Repère utile pour les conversions et l’économie du programme

Le taux de change de référence le plus récent trouvé vient de la Banque centrale européenne : au 22 juillet 2026, 1 euro vaut 1,1408 dollar américain. Cela donne 1 dollar = 0,88 € après arrondi. Aucun prix de lancement officiel à jour n’a été communiqué dans les sources retenues pour ce vol 13 ; sur ce point, il faut donc écrire non communiqué. ([ecb.europa.eu](https://www.ecb.europa.eu/stats/policy_and_exchange_rates/euro_reference_exchange_rates/html/index.pt.html?utm_source=openai))

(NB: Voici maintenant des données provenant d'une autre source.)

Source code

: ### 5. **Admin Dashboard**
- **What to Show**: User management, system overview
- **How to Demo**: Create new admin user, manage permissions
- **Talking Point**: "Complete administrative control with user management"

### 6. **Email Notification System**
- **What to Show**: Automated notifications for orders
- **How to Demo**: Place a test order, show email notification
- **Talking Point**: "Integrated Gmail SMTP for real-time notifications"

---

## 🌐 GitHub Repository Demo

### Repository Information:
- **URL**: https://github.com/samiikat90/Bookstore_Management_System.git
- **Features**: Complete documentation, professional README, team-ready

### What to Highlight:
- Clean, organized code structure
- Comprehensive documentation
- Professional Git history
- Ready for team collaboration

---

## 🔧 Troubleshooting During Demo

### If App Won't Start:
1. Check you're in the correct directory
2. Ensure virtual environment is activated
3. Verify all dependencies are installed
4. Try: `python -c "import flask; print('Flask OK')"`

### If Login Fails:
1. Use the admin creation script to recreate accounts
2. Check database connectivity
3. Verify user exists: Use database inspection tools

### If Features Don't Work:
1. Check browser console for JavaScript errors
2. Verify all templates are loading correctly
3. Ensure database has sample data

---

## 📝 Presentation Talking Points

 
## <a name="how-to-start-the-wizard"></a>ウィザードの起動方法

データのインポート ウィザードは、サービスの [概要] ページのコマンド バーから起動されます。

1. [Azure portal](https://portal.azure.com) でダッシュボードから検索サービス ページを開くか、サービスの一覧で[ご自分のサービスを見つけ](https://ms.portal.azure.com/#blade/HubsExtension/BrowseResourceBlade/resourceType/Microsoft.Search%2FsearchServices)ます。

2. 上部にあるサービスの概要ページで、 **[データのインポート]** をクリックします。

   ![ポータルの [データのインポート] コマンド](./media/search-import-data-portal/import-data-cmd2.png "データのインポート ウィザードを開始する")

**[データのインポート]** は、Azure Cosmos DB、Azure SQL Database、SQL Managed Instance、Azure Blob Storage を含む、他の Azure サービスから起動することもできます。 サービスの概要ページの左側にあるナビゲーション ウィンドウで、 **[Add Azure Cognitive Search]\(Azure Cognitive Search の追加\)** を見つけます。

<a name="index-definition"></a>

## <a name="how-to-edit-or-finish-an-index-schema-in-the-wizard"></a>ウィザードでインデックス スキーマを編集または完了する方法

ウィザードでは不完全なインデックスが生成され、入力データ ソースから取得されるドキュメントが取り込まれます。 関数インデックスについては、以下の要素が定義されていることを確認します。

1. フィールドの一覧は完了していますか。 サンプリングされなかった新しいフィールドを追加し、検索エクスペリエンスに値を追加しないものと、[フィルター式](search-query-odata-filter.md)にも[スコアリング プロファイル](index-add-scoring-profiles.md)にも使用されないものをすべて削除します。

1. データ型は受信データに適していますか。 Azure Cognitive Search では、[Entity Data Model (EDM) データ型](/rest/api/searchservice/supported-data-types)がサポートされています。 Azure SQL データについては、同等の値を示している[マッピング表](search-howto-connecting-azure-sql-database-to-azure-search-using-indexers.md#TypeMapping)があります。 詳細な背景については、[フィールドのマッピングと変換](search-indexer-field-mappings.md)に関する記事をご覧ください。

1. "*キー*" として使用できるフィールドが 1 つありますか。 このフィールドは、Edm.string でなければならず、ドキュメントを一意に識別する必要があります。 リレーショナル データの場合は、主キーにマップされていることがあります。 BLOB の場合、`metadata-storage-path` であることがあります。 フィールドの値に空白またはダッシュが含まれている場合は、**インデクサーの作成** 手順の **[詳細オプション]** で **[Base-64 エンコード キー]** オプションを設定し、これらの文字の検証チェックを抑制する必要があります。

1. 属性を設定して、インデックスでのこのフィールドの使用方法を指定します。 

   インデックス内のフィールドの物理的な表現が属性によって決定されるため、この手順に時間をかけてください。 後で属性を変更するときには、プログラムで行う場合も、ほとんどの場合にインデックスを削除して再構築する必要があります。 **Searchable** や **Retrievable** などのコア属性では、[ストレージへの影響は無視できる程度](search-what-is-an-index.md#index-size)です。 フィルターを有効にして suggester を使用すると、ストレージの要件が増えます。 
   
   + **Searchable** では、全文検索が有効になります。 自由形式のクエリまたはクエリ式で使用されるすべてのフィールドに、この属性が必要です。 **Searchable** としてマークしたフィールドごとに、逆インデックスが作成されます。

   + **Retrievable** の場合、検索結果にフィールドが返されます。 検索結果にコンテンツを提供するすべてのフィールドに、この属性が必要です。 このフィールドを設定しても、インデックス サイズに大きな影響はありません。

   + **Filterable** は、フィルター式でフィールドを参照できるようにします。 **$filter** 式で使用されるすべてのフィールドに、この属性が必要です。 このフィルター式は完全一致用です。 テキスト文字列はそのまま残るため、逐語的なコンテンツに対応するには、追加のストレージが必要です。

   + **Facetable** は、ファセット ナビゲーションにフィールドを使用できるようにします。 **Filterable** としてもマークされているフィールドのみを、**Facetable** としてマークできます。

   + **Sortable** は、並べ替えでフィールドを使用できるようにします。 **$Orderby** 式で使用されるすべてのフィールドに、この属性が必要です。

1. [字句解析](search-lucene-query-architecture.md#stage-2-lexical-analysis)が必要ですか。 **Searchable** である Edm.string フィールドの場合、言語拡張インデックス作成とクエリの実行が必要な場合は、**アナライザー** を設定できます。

Suivi officiel du lancement

Pour le suivi en temps réel, la source la plus autorisée reste la page mission de SpaceX : https://www.spacex.com/flights/starship. C’est le lien le plus pertinent pour vérifier un décalage de fenêtre, une interruption de compte à rebours ou une mise à jour de statut le jour du tir. ([spacex.com](https://www.spacex.com/flights/starship?utm_source=openai))

Mon avis :

Starship Flight 13 montre un vrai progrès: SpaceX enchaîne les itérations, teste la V3, corrige l’échec d’amerrissage du booster et vise le premier déploiement de Starlink V3. Mais l’ensemble reste très expérimental: lancement météo-dépendant, profil suborbital, rentrée destructrice du Ship et fiabilité moteur encore imparfaite.

Christelle Leroy

Christelle Leroy

Christelle Leroy est auteure et experte en contenus pour le site PlaRe. Elle apporte son expérience en rédaction web et en gestion de projets numériques, en se concentrant sur des guides pratiques et des analyses approfondies liées au domaine du site. Ses articles visent à clarifier les enjeux techniques et à proposer des solutions concrètes pour les utilisateurs.